USD flows: USD lower after weaker than expected April CPI
US CPI 0.1% below consensus, USD has scope for extended decline
US CPI comes in 0.1% softer than expected in both headline and core, at flat and 0.2% respectively. While this won’t change the fact that the FOMC dots tonight are likely to be more hawkish than March, it improves the odds that the median FOMC view will be for two rather than one rate cut this year. This is still less than the three cuts envisioned in March, but more than the market currently has priced in. Pre-data, there were around 38bps of easing priced for this year, and post-data there are now 50bps of cuts priced, with the US 2 year yield dropping 13bps to 4.70%. This may be a slight overreaction to the data, but the numbers are clearly USD negative.
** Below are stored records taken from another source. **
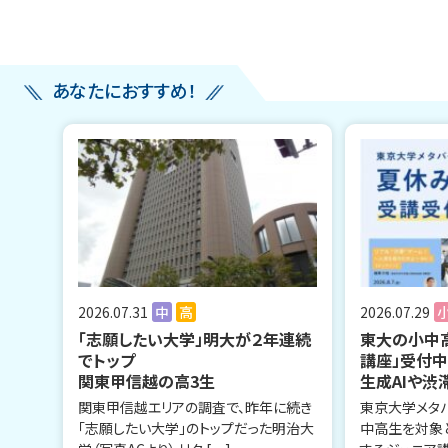
あなたにおすすめ！
2026.07.31
中
高
2026.07.29
「志願したい大学」明大が２年連続
東大の小中
でトップ
講座」受付
関東甲信越の高3生
生成AIや渋
関東甲信越エリアの調査で、昨年に続き
東京大学メタ
「志願したい大学」のトップだった明治大
中高生を対象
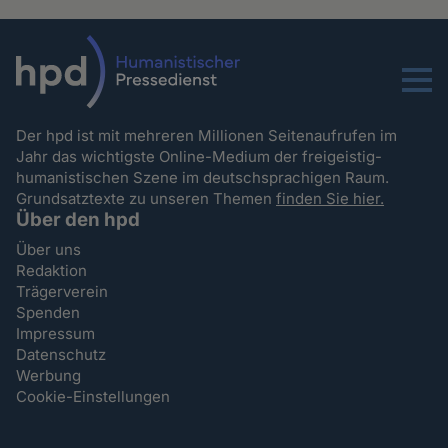
Menu
Der hpd ist mit mehreren Millionen Seitenaufrufen im
Jahr das wichtigste Online-Medium der freigeistig-
humanistischen Szene im deutschsprachigen Raum.
Grundsatztexte zu unseren Themen
finden Sie hier.
Über den hpd
Über uns
Redaktion
Trägerverein
Spenden
Impressum
Datenschutz
Werbung
Cookie-Einstellungen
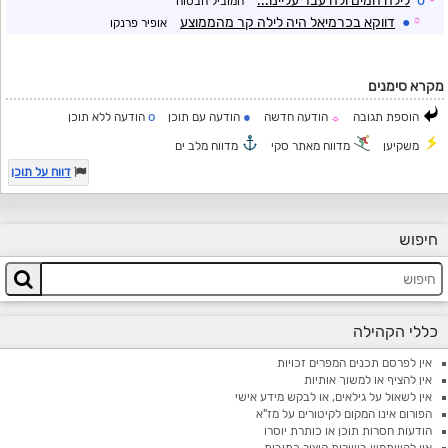
o
לילה חמים ולח עבר עליינו...
המוביל הבטוח
☼
●
דווקא בכרמיאל היה לילה קר מהממוצע
אופיר פרנקו
מקרא סימנים
o
●
הוספת תגובה
הודעה חדשה
הודעה עם תוכן
הודעה ללא תוכן
☼
משקיען
מדווח מאתר סקי
מדווח מלב ים
דווח על תוכן
חיפוש
כללי הקהילה
אין לפרסם תכנים המפרים זכויות
אין להציף או למשוך אותיות
אין לשאול על גילאים, או לבקש מידע אישי
הפורום אינו המקום לקיטורים על מז"א
הודעות חסרות תוכן או כותרת יוסרו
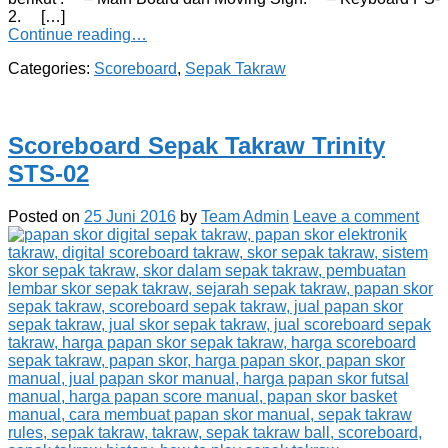
2. […]
Continue reading…
Categories:
Scoreboard
,
Sepak Takraw
Scoreboard Sepak Takraw Trinity
STS-02
Posted on
25 Juni 2016
by
Team Admin
Leave a comment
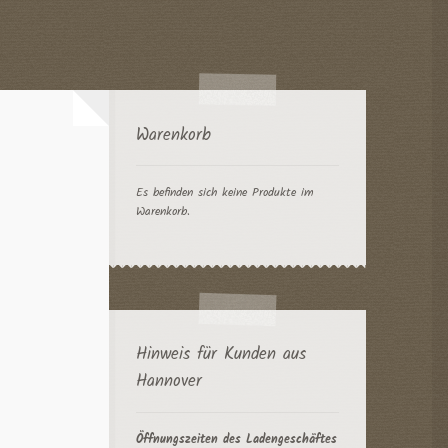
Warenkorb
Es befinden sich keine Produkte im
Warenkorb.
Hinweis für Kunden aus
Hannover
Öffnungszeiten des Ladengeschäftes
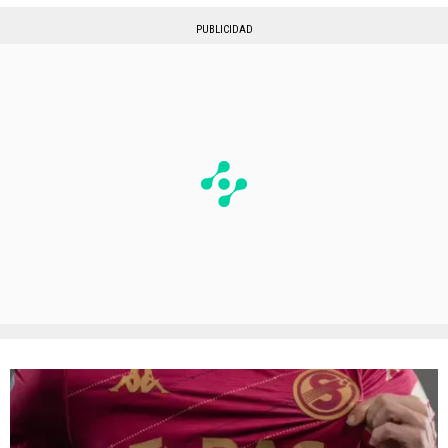
PUBLICIDAD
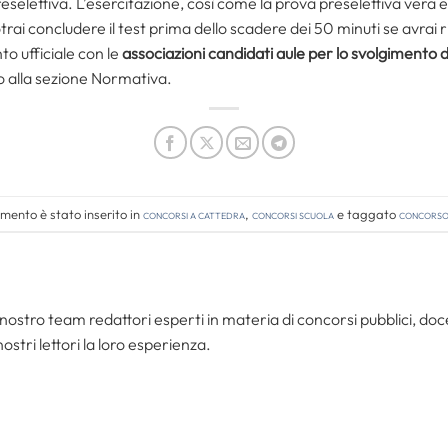
eselettiva. L’esercitazione, così come la prova preselettiva vera 
otrai concludere il test prima dello scadere dei 50 minuti se avrai
to ufficiale con le
associazioni candidati aule per lo svolgimento d
 alla sezione Normativa.
mento è stato inserito in
Concorsi a cattedra
,
Concorsi Scuola
e taggato
concorso 
nostro team redattori esperti in materia di concorsi pubblici, do
ostri lettori la loro esperienza.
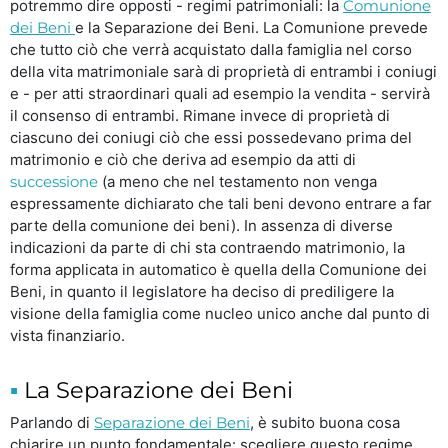
potremmo dire opposti - regimi patrimoniali: la
Comunione
dei Beni
e la Separazione dei Beni. La Comunione prevede
che tutto ciò che verrà acquistato dalla famiglia nel corso
della vita matrimoniale sarà di proprietà di entrambi i coniugi
e - per atti straordinari quali ad esempio la vendita - servirà
il consenso di entrambi. Rimane invece di proprietà di
ciascuno dei coniugi ciò che essi possedevano prima del
matrimonio e ciò che deriva ad esempio da atti di
successione
(a meno che nel testamento non venga
espressamente dichiarato che tali beni devono entrare a far
parte della comunione dei beni). In assenza di diverse
indicazioni da parte di chi sta contraendo matrimonio, la
forma applicata in automatico è quella della Comunione dei
Beni, in quanto il legislatore ha deciso di prediligere la
visione della famiglia come nucleo unico anche dal punto di
vista finanziario.
La Separazione dei Beni
Parlando di
Separazione dei Beni
, è subito buona cosa
chiarire un punto fondamentale: scegliere questo regime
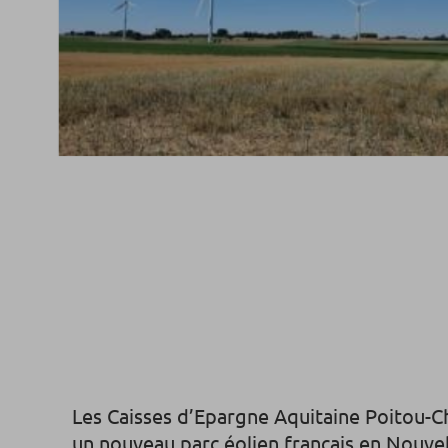
Les Caisses d’Epargne Aquitaine Poitou-Ch
un nouveau parc éolien français en Nouvel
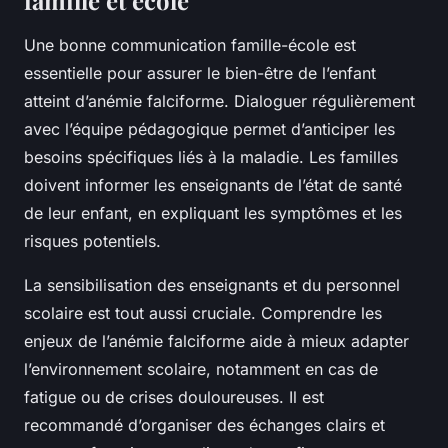
famille et école
Une bonne communication famille-école est
essentielle pour assurer le bien-être de l’enfant
atteint d’anémie falciforme. Dialoguer régulièrement
avec l’équipe pédagogique permet d’anticiper les
besoins spécifiques liés à la maladie. Les familles
doivent informer les enseignants de l’état de santé
de leur enfant, en expliquant les symptômes et les
risques potentiels.
La sensibilisation des enseignants et du personnel
scolaire est tout aussi cruciale. Comprendre les
enjeux de l’anémie falciforme aide à mieux adapter
l’environnement scolaire, notamment en cas de
fatigue ou de crises douloureuses. Il est
recommandé d’organiser des échanges clairs et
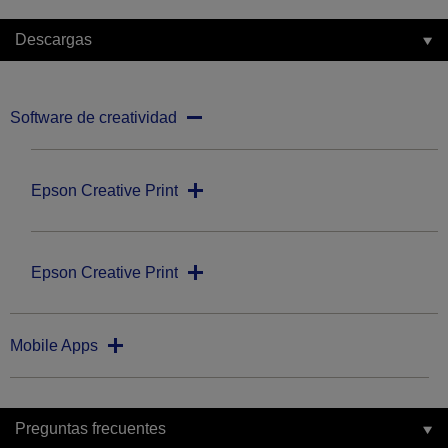
Descargas
Software de creatividad
Epson Creative Print
Epson Creative Print
Mobile Apps
Preguntas frecuentes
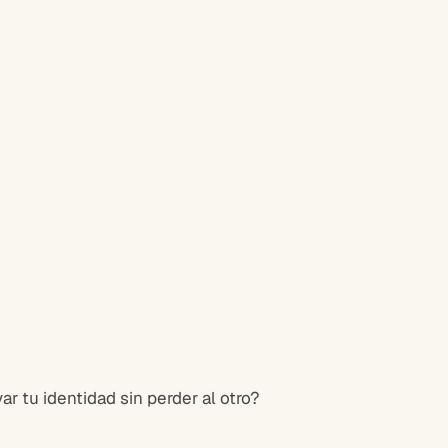
 tu identidad sin perder al otro?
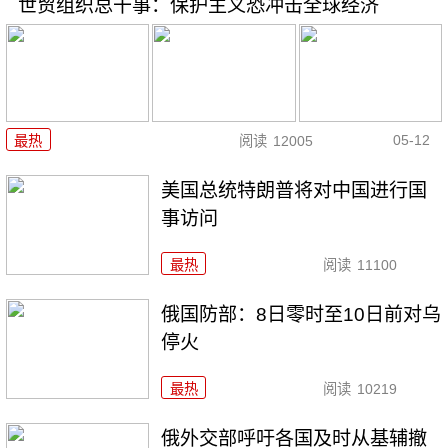
世贸组织总干事：保护主义恐冲击全球经济
05-12
最热
阅读
12005
美国总统特朗普将对中国进行国
事访问
最热
阅读
11100
俄国防部：8日零时至10日前对乌
停火
最热
阅读
10219
俄外交部呼吁各国及时从基辅撤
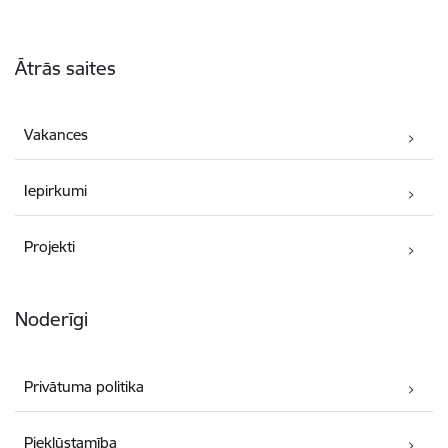
Kājene
Ātrās saites
Vakances
Iepirkumi
Projekti
Noderīgi
Privātuma politika
Piekļūstamība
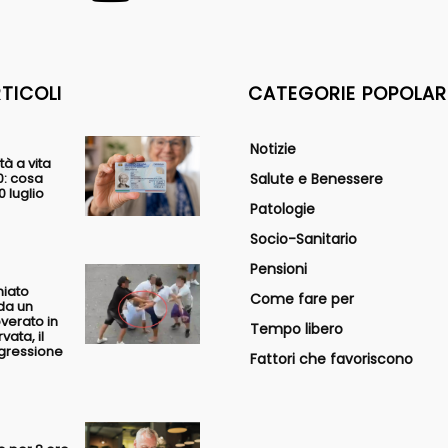
RTICOLI
CATEGORIE POPOLAR
Notizie
tà a vita
0: cosa
Salute e Benessere
 luglio
Patologie
Socio-Sanitario
Pensioni
hiato
Come fare per
da un
overato in
Tempo libero
vata, il
ggressione
Fattori che favoriscono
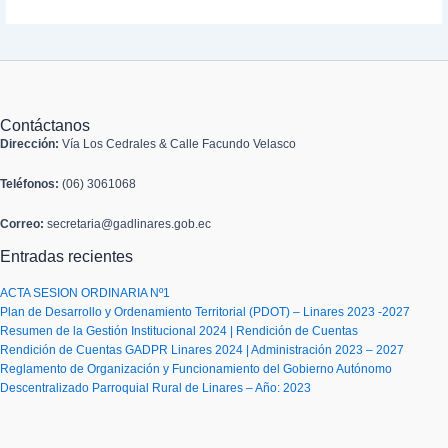
Contáctanos
Dirección:
Vía Los Cedrales & Calle Facundo Velasco
Teléfonos:
(06) 3061068
Correo:
secretaria@gadlinares.gob.ec
Entradas recientes
ACTA SESION ORDINARIA Nº1
Plan de Desarrollo y Ordenamiento Territorial (PDOT) – Linares 2023 -2027
Resumen de la Gestión Institucional 2024 | Rendición de Cuentas
Rendición de Cuentas GADPR Linares 2024 | Administración 2023 – 2027
Reglamento de Organización y Funcionamiento del Gobierno Autónomo
Descentralizado Parroquial Rural de Linares – Año: 2023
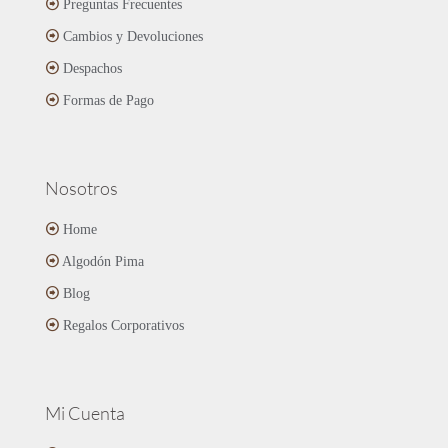
Preguntas Frecuentes
elegir
en
Cambios y Devoluciones
la
página
Despachos
de
Formas de Pago
producto
Nosotros
Home
Algodón Pima
Blog
Regalos Corporativos
Mi Cuenta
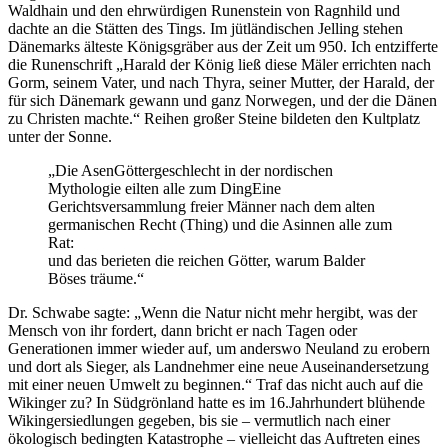
Waldhain und den ehrwürdigen Runenstein von Ragnhild und
dachte an die Stätten des Tings. Im jütländischen Jelling stehen
Dänemarks älteste Königsgräber aus der Zeit um 950. Ich entzifferte
die Runenschrift
Harald der König ließ diese Mäler errichten nach
Gorm, seinem Vater, und nach Thyra, seiner Mutter, der Harald, der
für sich Dänemark gewann und ganz Norwegen, und der die Dänen
zu Christen machte.
Reihen großer Steine bildeten den Kultplatz
unter der Sonne.
Die
Asen
Göttergeschlecht in der nordischen
Mythologie
eilten alle zum
Ding
Eine
Gerichtsversammlung freier Männer nach dem alten
germanischen Recht (Thing)
und die Asinnen alle zum
Rat:
und das berieten die reichen Götter, warum Balder
Böses träume.
Dr. Schwabe sagte:
Wenn die Natur nicht mehr hergibt, was der
Mensch von ihr fordert, dann bricht er nach Tagen oder
Generationen immer wieder auf, um anderswo Neuland zu erobern
und dort als Sieger, als Landnehmer eine neue Auseinandersetzung
mit einer neuen Umwelt zu beginnen.
Traf das nicht auch auf die
Wikinger zu? In Südgrönland hatte es im 16.Jahrhundert blühende
Wikingersiedlungen gegeben, bis sie – vermutlich nach einer
ökologisch bedingten Katastrophe – vielleicht das Auftreten eines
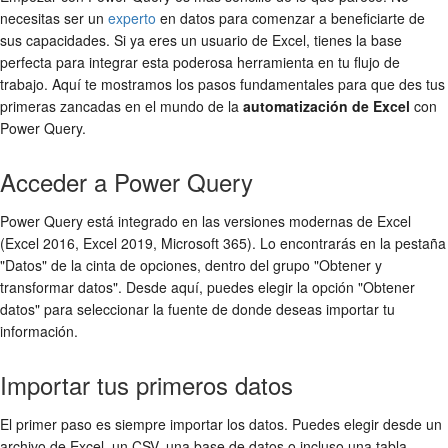
necesitas ser un
experto
en datos para comenzar a beneficiarte de
sus capacidades. Si ya eres un usuario de Excel, tienes la base
perfecta para integrar esta poderosa herramienta en tu flujo de
trabajo. Aquí te mostramos los pasos fundamentales para que des tus
primeras zancadas en el mundo de la
automatización de Excel
con
Power Query.
Acceder a Power Query
Power Query está integrado en las versiones modernas de Excel
(Excel 2016, Excel 2019, Microsoft 365). Lo encontrarás en la pestaña
"Datos" de la cinta de opciones, dentro del grupo "Obtener y
transformar datos". Desde aquí, puedes elegir la opción "Obtener
datos" para seleccionar la fuente de donde deseas importar tu
información.
Importar tus primeros datos
El primer paso es siempre importar los datos. Puedes elegir desde un
archivo de Excel, un CSV, una base de datos o incluso una tabla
Both EUR/USD and USD/JPY were already underperforming historic correlations with yield spreads before the data. The EUR underperformance has been in place since the French election announcement, while the JPY underperformance is more longstanding and appears to be related to carry trade enthusiasm encouraged by risk positive sentiment. The decline in US yields supports USD losses across the board, and the initial rise in equities after the data suggests that some of the more risk positive currencies can outperform. The AUD has initially been the best performer, and this may be maintained in the short term. But the JPY is likely to catch up as JPY crosses tend to be correlated to equity risk premia rather than equity prices themselves, so that a rise in US equities triggered by yield declines is often positive for the JPY on the crosses as well as against the USD. Even though the FOMC dots are likely to be more hawkish than March, the data does suggests there is potential for more USD downside than we have seen initially, particularly against the JPY.